Typically, you should use no more than two fonts. Contrast can be achieved, as it’s done here, by changing scale and style. The body text is smaller; the heading text is larger and bolder.

More Resources
Check out Articulate® David Anderson’s (@elearning) Screenr (instructional video) on using scale, style, and color to create emphasis in eLearning content. And the eLearning coach (@elearningcoach) has an informative blog entitled What font should I use?

You can of course move beyond the fonts provided by Microsoft®. Do a web search and you’ll find gazillions (well, almost) of fonts, both free and for a fee.

Pencil Image courtesy of Arvind Balaraman/ FreeDigitalPhotos.net

Note: Microsoft and PowerPoint are either registered trademarks or trademarks of Microsoft Corporation in the United States and/or other countries.

Script Writing Tip

As I mentioned in my first post (5/15/12), I plan to discuss a variety of “eLements of eLearning” in this blog. One of the elements, for some of us, is script writing.

I typically prepare a script ahead of time, and insert comments to myself. I type these in red, to separate them from the script itself. In this video, I describe how to create a macro in Microsoft® Word® that quickly removes these comments so a clean script can be sent along  to the client.

Magnification Graphic Tip for PowerPoint®

Microsoft® PowerPoint® is used a lot in eLearning. Some people love it, others, well, not so much. But that’s not for today’s post :-). Since it IS used a lot, it’s certainly one of the elements of eLearning.

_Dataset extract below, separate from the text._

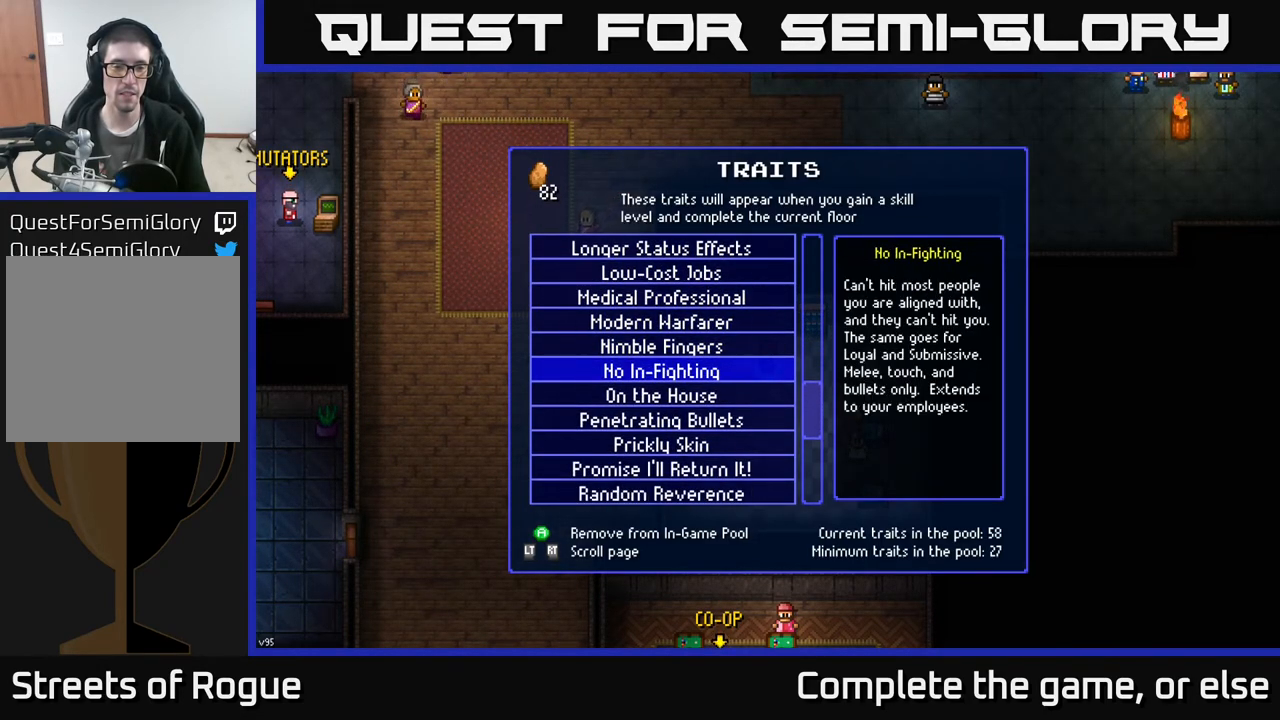
{"buttons": [], "left_stick": "center", "right_stick": "center", "events": [[150, "DPAD_DOWN", "up"], [233, "R2", "down"], [317, "R2", "up"], [383, "R2", "down"], [467, "R2", "up"]]}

A while back I was reading a blog by the eLearning Coach (@elearning coach) where she provided a great tip on creating a magnification graphic. She merged two photos, a zoomed out photo that showed “the big picture” of a catheter, and a zoomed in one showing the catheter tip. She suggested the photo editing she’d done might be doable in PowerPoint®, so I decided to give it a try. Sure enough, it worked like a charm. Watch the video at the top of this post to see how it’s done.

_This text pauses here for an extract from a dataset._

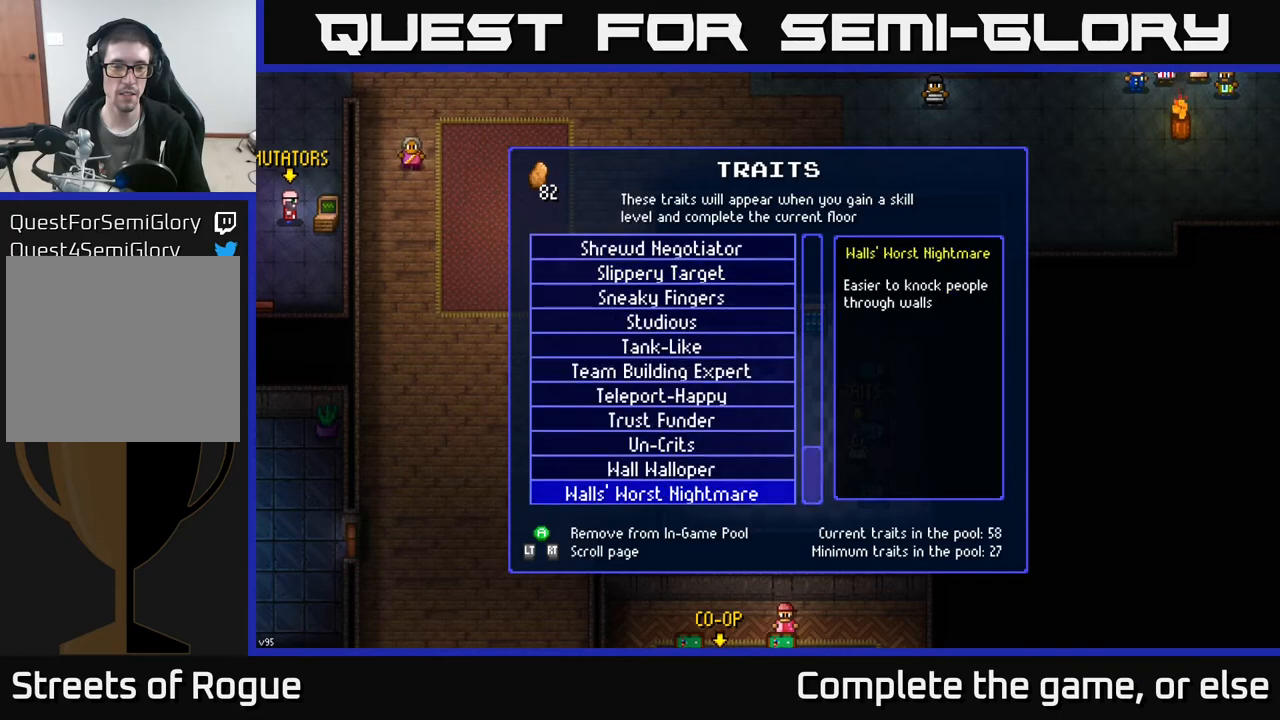
{"buttons": [], "left_stick": "center", "right_stick": "center", "events": [[33, "R2", "down"], [133, "R2", "up"], [200, "R2", "down"], [267, "R2", "up"], [350, "L2", "down"], [433, "L2", "up"]]}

Oh, and if you’re interested in her original post, you can find it here.

Note: Microsoft and PowerPoint are either registered trademarks or trademarks of Microsoft Corporation in the United States and/or other countries.

And…Even More on Character States in Storyline®

A couple days ago (5/18/12), I created a post that included a Screenr (instructional video) showing how to create custom states for photographic characters in Articulate® Storyline®, specifically the character named Rhonda. In this post, I show how to set up objects “offstage” that automatically trigger Rhonda’s changing emotional states during her phone conversation.

More on States for Characters in Storyline®

In a yesterday’s post (5/18/12), I showed how to easily change a character’s emotional state over time in Articulate® Storyline®. And, I promised to demonstrate how to trigger those states automatically. Haven’t had a chance to do that yet, but thought you might be interested in this Screenr (video tutorial) by David Anderson, Community Manager at Articulate® (@elearning).

David discusses how to use Storyline® states to manage a series of your own industry- or workplace-specific photos to create custom character packs.